In final crunch time, we want everyone to be resting the optimal amount that actually maximizes area under the curve, not the one that maximizes work-hours. We should do binary search now, to figure out what the optimum is.
Also, obviously, we should explore to discover highly effective methods of rest, instead of doing whatever random things seem good (unless, as it turns out, “whatever random thing seems good” is actually the best way to rest).
Picking up new tools
One thing that will be happening in this time, is there will be a flurry of new AI tools that can radically transform thinking and research, perhaps increasingly radical tools coming at a rate of once a month or faster.
Being able to take advantage of those tools and start using them for research immediately, with minimal learning curve, seems extremely high leverage.
If there are things that we can do that increase the ease of picking up new tools and using them to their full potential (instead of, as is common, using only the features afforded by your old tools and only very gradually
Some thoughts (probably bad):
- Could we set up our workflows, somehow, such that it is easy to integrate new tools into them? Like if you already have a flexible, expressive research interface (something like Roam?), and you’re used to regular changes in capability to the backed of the interface?
- Can we just practice? Can we have a competitive game of introducing new tools, and trying to orient to them and figure out how to exploit them creatively as possible?
- Probably it should be some people’s full time job to translate cutting edge developments in AI into useful tools and practical workflows, and then to teach those workflows to the researchers?
- Can we design a meta-tool that helps us figure out how to exploit new tools? Is it possible to train an AI assistant specifically for helping us get the most out of our new AI tools?

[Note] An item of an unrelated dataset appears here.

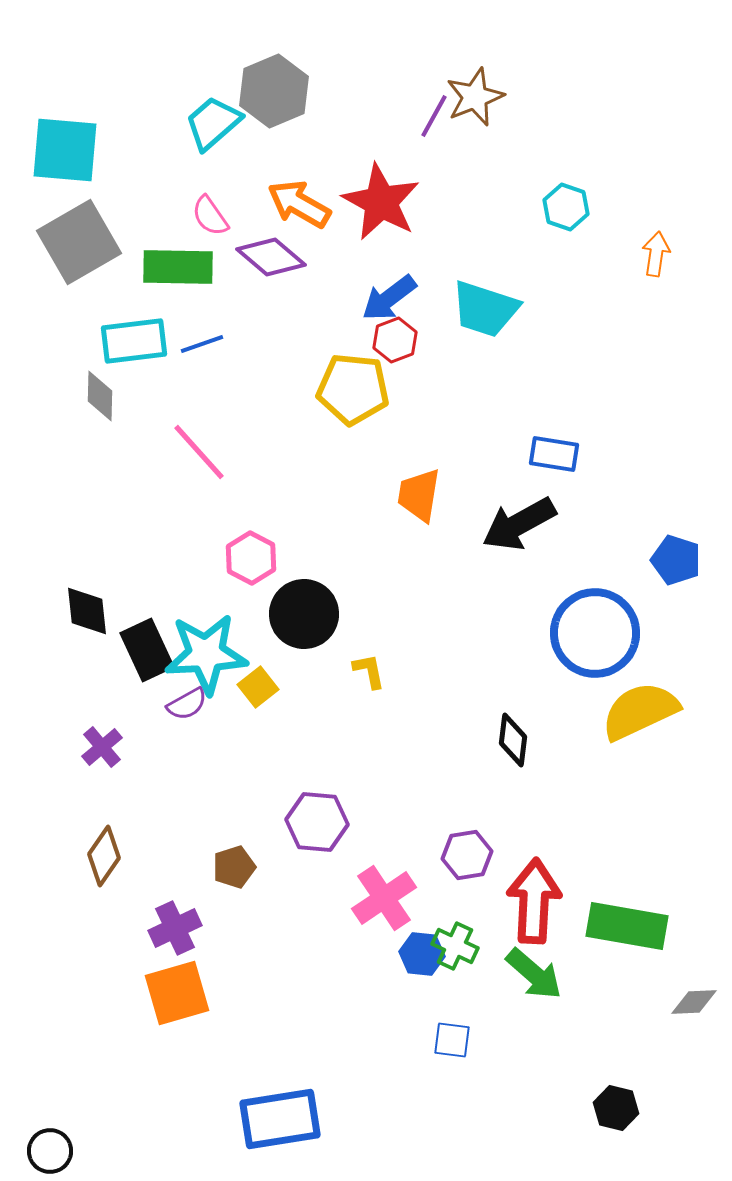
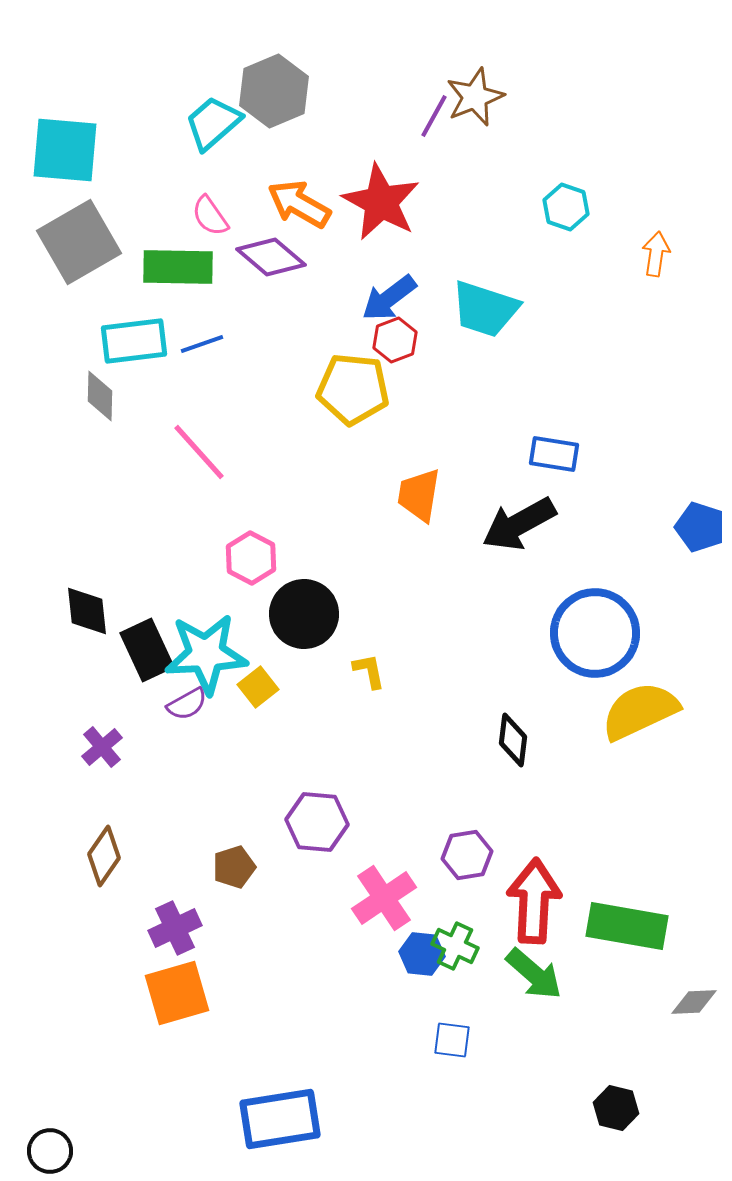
blue pentagon at (676, 560): moved 24 px right, 33 px up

- Can we map out the sort of constraints on human thinking and/or the the sorts of tools that will be possible, in advance, so that we can practice with much weaker versions of those tools, and get a sense of how we would use them, so that we’re ready when they arrive?

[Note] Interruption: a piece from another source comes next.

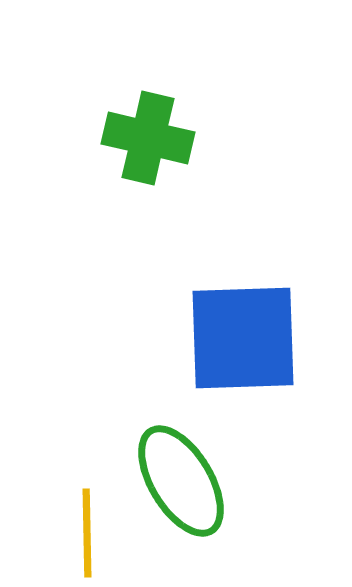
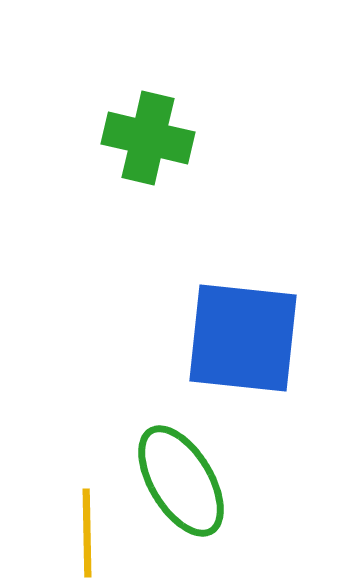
blue square: rotated 8 degrees clockwise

- Can we try out new tools on psychedelics, to boost neuroplasticity? Is there some other way to temporarily weaken our neural priors? Maybe some kind of training in original seeing?
Staying grounded and stable in spite of the stakes
Obviously, being one of the few hundred people on whom the whole future of the cosmos rests, while the singularity is happening around you, and you are confronted with the stark reality of how doomed we are, is scary and disorienting and destabilizing.
I imagine that that induces all kinds of psychological pressures, that might find release in any of a number of concerning outlets: by deluding one’s self about the situation, by becoming manic and frenetic, by sinking into immovable depression.
We need our people to have the virtue of being able to look the problem in the eye, with all of its terror and disorientation, and stay stable enough to make tough calls, and make them sanely.
We’re called to cultivate a virtue (or maybe a set of virtues) of which I don’t know the true name, but which involve courage and groundless, and determination-without-denial.
I don’t know what is entailed in cultivating that virtue. Perhaps meditation? Maybe testing one’s self at literal risk to one’s life? I would guess that people in other times and places, who needed to face risk to their own lives and that of their families, did have this virtue, or some part of it, and it might be fruitful to investigate those cultures and how that virtue was cultivated.